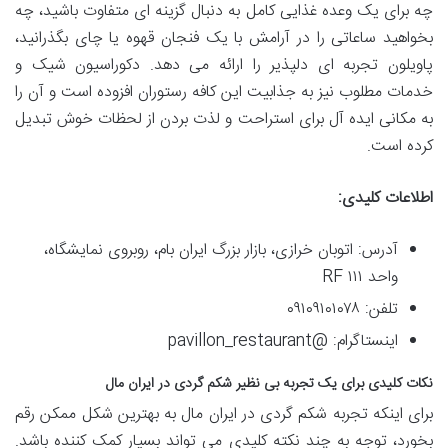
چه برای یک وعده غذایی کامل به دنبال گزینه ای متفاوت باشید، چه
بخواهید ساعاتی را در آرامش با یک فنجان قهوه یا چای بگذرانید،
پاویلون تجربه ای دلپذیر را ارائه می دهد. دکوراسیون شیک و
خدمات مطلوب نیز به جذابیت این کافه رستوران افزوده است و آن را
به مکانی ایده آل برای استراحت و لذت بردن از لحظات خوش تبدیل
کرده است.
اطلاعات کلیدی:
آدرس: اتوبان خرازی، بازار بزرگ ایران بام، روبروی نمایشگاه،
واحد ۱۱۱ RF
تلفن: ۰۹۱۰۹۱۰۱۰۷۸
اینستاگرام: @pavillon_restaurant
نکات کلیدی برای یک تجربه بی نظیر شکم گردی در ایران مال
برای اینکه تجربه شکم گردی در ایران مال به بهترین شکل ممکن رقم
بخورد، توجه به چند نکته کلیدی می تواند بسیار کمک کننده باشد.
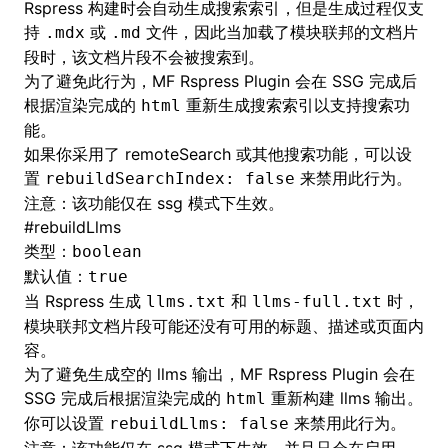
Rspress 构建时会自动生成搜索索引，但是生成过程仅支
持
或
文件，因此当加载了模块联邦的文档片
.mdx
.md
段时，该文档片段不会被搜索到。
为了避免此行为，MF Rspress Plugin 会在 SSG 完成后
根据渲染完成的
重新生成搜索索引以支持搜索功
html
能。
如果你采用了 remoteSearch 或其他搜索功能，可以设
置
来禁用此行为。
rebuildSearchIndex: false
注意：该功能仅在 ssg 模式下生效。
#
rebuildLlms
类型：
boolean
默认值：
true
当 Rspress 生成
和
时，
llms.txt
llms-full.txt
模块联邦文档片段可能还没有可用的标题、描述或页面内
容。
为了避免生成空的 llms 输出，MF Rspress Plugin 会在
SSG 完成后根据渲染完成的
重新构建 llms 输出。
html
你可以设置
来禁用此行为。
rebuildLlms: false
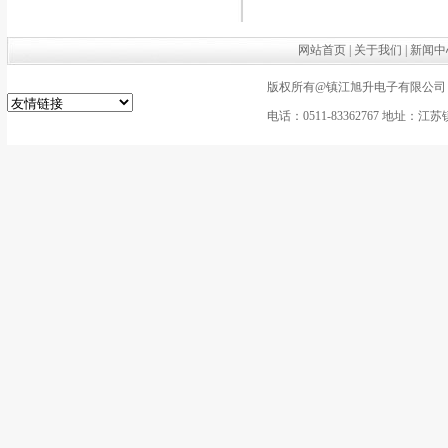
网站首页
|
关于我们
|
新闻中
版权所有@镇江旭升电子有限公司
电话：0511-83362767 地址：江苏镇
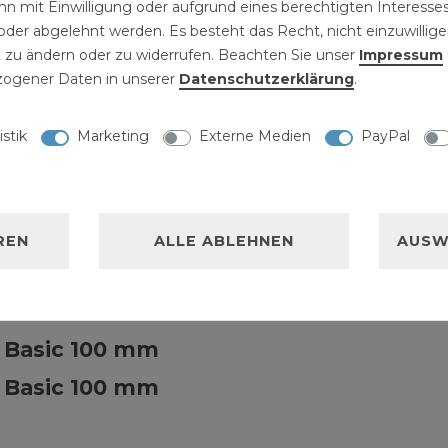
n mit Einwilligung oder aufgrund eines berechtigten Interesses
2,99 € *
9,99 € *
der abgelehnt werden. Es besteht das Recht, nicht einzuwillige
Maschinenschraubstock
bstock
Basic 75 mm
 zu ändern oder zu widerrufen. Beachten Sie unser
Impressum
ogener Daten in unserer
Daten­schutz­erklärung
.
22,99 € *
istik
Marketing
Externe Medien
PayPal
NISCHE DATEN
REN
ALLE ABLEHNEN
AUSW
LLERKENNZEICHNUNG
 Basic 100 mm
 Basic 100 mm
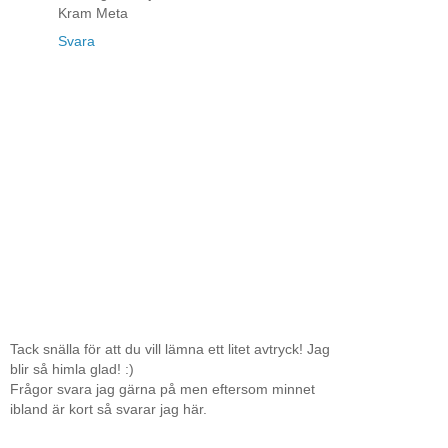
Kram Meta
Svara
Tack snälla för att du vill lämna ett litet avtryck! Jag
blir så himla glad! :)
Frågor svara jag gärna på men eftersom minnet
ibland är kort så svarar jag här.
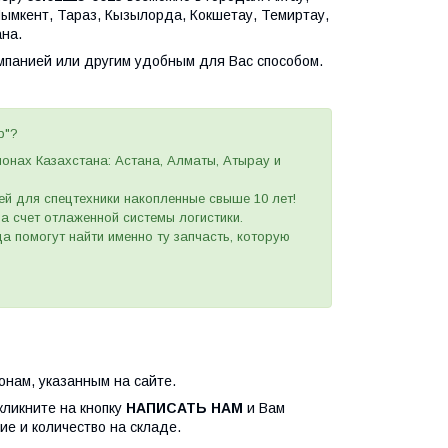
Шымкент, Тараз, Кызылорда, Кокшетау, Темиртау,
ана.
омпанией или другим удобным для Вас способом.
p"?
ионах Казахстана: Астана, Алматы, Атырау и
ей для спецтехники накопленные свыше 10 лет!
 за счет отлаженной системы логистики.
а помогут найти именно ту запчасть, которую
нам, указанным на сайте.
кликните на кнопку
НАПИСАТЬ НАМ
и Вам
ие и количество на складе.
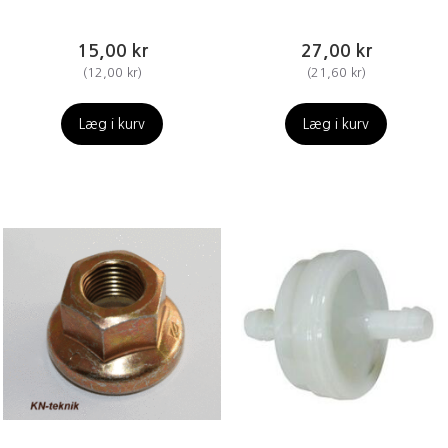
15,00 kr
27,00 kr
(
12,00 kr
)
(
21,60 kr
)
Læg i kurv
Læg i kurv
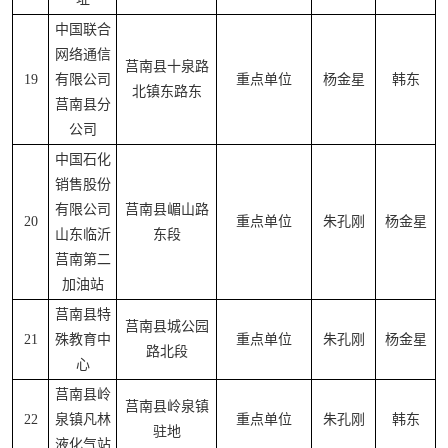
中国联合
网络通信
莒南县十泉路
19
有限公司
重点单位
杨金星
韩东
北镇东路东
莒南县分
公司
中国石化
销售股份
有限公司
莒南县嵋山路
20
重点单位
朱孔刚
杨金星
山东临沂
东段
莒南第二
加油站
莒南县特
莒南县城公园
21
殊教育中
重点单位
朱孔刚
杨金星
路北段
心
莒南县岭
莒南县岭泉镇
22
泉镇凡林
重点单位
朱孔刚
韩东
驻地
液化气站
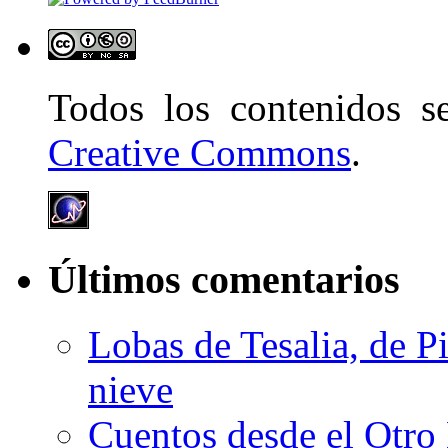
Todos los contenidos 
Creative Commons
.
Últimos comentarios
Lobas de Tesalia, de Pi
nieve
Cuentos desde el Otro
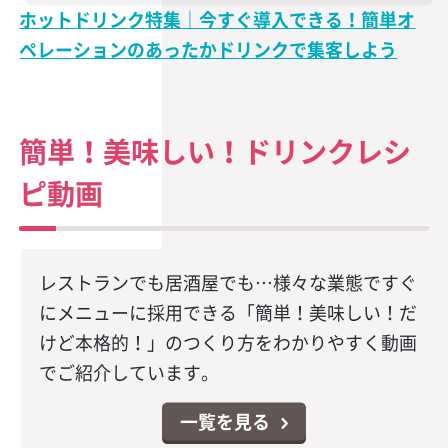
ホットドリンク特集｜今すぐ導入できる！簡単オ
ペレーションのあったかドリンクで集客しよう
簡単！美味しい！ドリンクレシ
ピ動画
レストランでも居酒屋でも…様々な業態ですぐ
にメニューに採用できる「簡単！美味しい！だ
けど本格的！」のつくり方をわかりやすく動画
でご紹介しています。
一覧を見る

^^^^^^^^

All of the records should be set down exactly, minus the pictures they hold.

Worked solution |
چه برای یک وعده غذایی کامل به دنبال گزینه ای متفاوت باشید، چه
بخواهید ساعاتی را در آرامش با یک فنجان قهوه یا چای بگذرانید،
پاویلون تجربه ای دلپذیر را ارائه می دهد. دکوراسیون شیک و
خدمات مطلوب نیز به جذابیت این کافه رستوران افزوده است و آن را
به مکانی ایده آل برای استراحت و لذت بردن از لحظات خوش تبدیل
کرده است.
اطلاعات کلیدی:
آدرس: اتوبان خرازی، بازار بزرگ ایران بام، روبروی نمایشگاه،
واحد ۱۱۱ RF
تلفن: ۰۹۱۰۹۱۰۱۰۷۸
اینستاگرام: @pavillon_restaurant
نکات کلیدی برای یک تجربه بی نظیر شکم گردی در ایران مال
برای اینکه تجربه شکم گردی در ایران مال به بهترین شکل ممکن رقم
بخورد، توجه به چند نکته کلیدی می تواند بسیار کمک کننده باشد.
Rspress 构建时会自动生成搜索索引，但是生成过程仅支
持
或
文件，因此当加载了模块联邦的文档片
.mdx
.md
段时，该文档片段不会被搜索到。
为了避免此行为，MF Rspress Plugin 会在 SSG 完成后
根据渲染完成的
重新生成搜索索引以支持搜索功
html
能。
如果你采用了 remoteSearch 或其他搜索功能，可以设
置
来禁用此行为。
rebuildSearchIndex: false
注意：该功能仅在 ssg 模式下生效。
#
rebuildLlms
类型：
boolean
默认值：
true
当 Rspress 生成
和
时，
llms.txt
llms-full.txt
模块联邦文档片段可能还没有可用的标题、描述或页面内
容。
为了避免生成空的 llms 输出，MF Rspress Plugin 会在
SSG 完成后根据渲染完成的
重新构建 llms 输出。
html
你可以设置
来禁用此行为。
rebuildLlms: false
网站首页
|
关于我们
|
新闻中
版权所有@镇江旭升电子有限公司
电话：0511-83362767 地址：江苏镇
n mit Einwilligung oder aufgrund eines berechtigten Interesses
2,99 € *
9,99 € *
der abgelehnt werden. Es besteht das Recht, nicht einzuwillige
Maschinenschraubstock
bstock
Basic 75 mm
 zu ändern oder zu widerrufen. Beachten Sie unser
Impressum
ogener Daten in unserer
Daten­schutz­erklärung
.
22,99 € *
istik
Marketing
Externe Medien
PayPal
NISCHE DATEN
REN
ALLE ABLEHNEN
AUSW
LLERKENNZEICHNUNG
 Basic 100 mm
 Basic 100 mm
Kram Meta
Svara
Tack snälla för att du vill lämna ett litet avtryck! Jag
blir så himla glad! :)
Frågor svara jag gärna på men eftersom minnet
ibland är kort så svarar jag här.
Шымкент, Тараз, Кызылорда, Кокшетау, Темиртау,
ана.
омпанией или другим удобным для Вас способом.
p"?
ионах Казахстана: Астана, Алматы, Атырау и
ей для спецтехники накопленные свыше 10 лет!
 за счет отлаженной системы логистики.
а помогут найти именно ту запчасть, которую
нам, указанным на сайте.
кликните на кнопку
НАПИСАТЬ НАМ
и Вам
ие и количество на складе.
15,00 kr
27,00 kr
(
12,00 kr
)
(
21,60 kr
)
Læg i kurv
Læg i kurv
中国联合
网络通信
莒南县十泉路
19
有限公司
重点单位
杨金星
韩东
北镇东路东
莒南县分
公司
中国石化
销售股份
有限公司
莒南县嵋山路
20
重点单位
朱孔刚
杨金星
山东临沂
东段
莒南第二
加油站
莒南县特
莒南县城公园
21
殊教育中
重点单位
朱孔刚
杨金星
路北段
心
莒南县岭
莒南县岭泉镇
22
泉镇凡林
重点单位
朱孔刚
韩东
驻地
液化气站
Todos los contenidos 
Creative Commons
.
Últimos comentarios
Lobas de Tesalia, de Pi
nieve
Cuentos desde el Otro
ホットドリンク特集｜今すぐ導入できる！簡単オ
ペレーションのあったかドリンクで集客しよう
簡単！美味しい！ドリンクレシ
ピ動画
レストランでも居酒屋でも…様々な業態ですぐ
にメニューに採用できる「簡単！美味しい！だ
けど本格的！」のつくり方をわかりやすく動画
でご紹介しています。
一覧を見る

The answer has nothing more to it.